この”怖いもの見たさ”に関してなるほどと思える解説があった。「なぜ人は怖い話を聞きたくなるのか」という質問に対し、脳科学者による分かりやすい解説が展開されている。
対象物が何かわからないままだと「不安」な気持ちはずっと残り、私たちの脳は落ち着かなくなります。不安で落ち着かない状態を解消するには、それが何なのか、嫌でもしっかりと見たり聞いたり触れたりして、実体を明らかにし、理解する必要があります。それが「怖いもの見たさ」という行動につながるのです。

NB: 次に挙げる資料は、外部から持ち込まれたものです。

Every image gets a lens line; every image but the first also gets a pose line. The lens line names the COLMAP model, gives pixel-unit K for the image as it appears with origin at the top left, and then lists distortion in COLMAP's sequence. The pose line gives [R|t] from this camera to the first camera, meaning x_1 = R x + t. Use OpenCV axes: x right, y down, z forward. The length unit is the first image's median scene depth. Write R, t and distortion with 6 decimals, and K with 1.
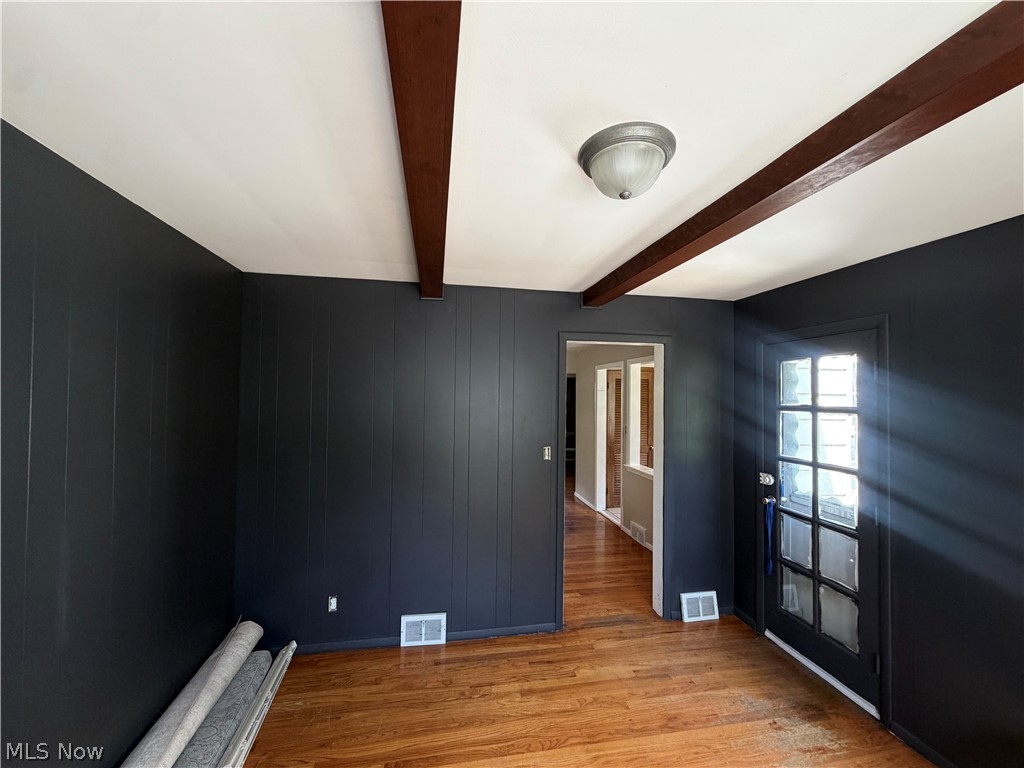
lens RADIAL K [[410.3, 0, 512.5], [0, 410.3, 383.3], [0, 0, 1]] dist [0.000921, -0.000103]
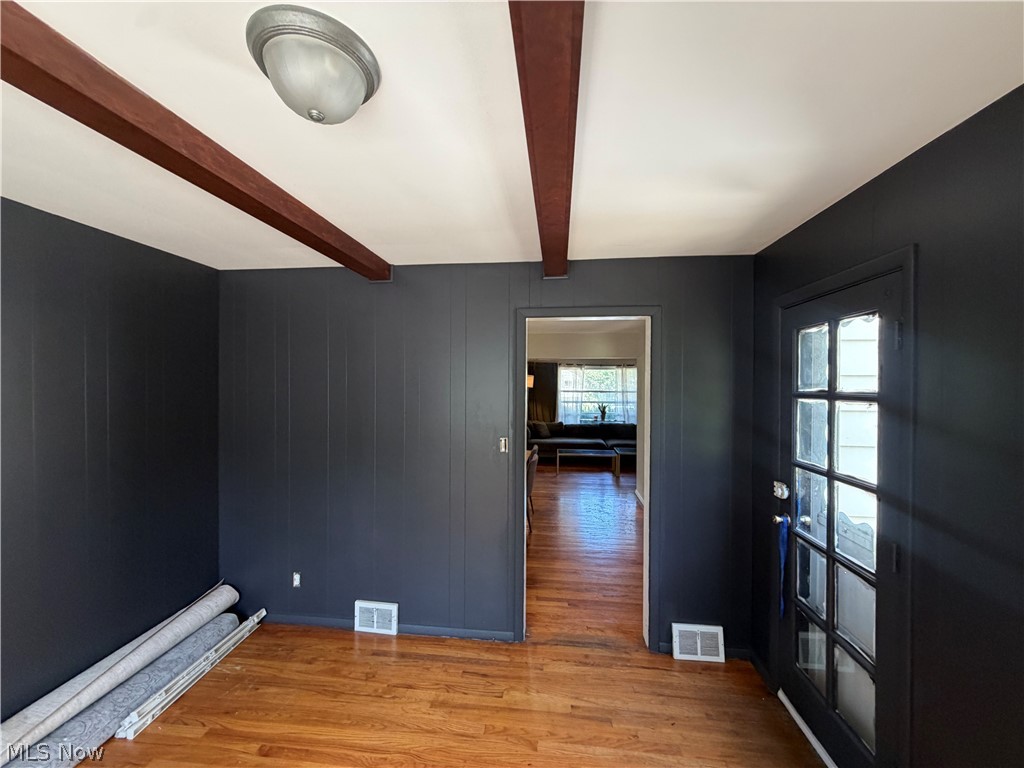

出典https://allabout.co.jp/gm/gc/498778/#google_vignette
心霊写真を例としたら、怖い怖いと震えながらも、写っているものをじっくり観察してしまうなんてことは、よくあることだ。人間の脳は、それが一体何なのか分からない状態の方がストレスがかかってしまうということだろうか。
Xで嫌な投稿を見てしまった時にも、それについて調べて理解を深めることで、不安を解消しようとしているのかもしれない。確かに、その投稿について何も追求せず自分の中でほったらかしな時は、何とも言えずモヤモヤとした気分になる。
もしかしたら、無視したり無理に忘れようとしたりするよりも、真っ向から探求していった方が、脳としてはスッキリして良いのかもしれない。
好きと嫌いは表裏一体
次に、嫌なものだからこそ興味を惹かれてしまうという性質が関係しているのではないかと考える。「好きと嫌いは表裏一体」という言葉は、よく耳にするのではないだろうか。恋愛ドラマなんかでもよく、
「最初は嫌いだったムカつくアイツが、なぜか気になってしょうがない!これは…恋!?」
というような展開がある。これは、”好き”や”嫌い”といった強い感情を覚えるものが、人間の好奇心を刺激するということではないだろうか。
逆に、好きでも嫌いでもないものについては無関心である。嫌いな人物や作品などについて批判を繰り返すいわゆる”アンチ”と呼ばれる人たちがいるが、嫌いなものに対する興味があるからこその行動と言える。好きでも嫌いでもないものより、むしろ嫌いなものの方が人間の興味はそそられてしまうようだ。
まとめ
SNSで嫌な投稿をついつい見てしまう、という現象について考察してみた。
嫌なものは見ないのが普通だ、と考えてしまいがちなところ、人間の深層心理から見ればそうはいかないことが分かった。とは言え、嫌なものに取りつかれてしまっては充実した生活は送れない。嫌なコメントを見るのは程々にし、SNSとはうまく付き合っていく必要があるだろう。SNSが生活の一部と化している世の中で、それは難しいことだと改めて感じた。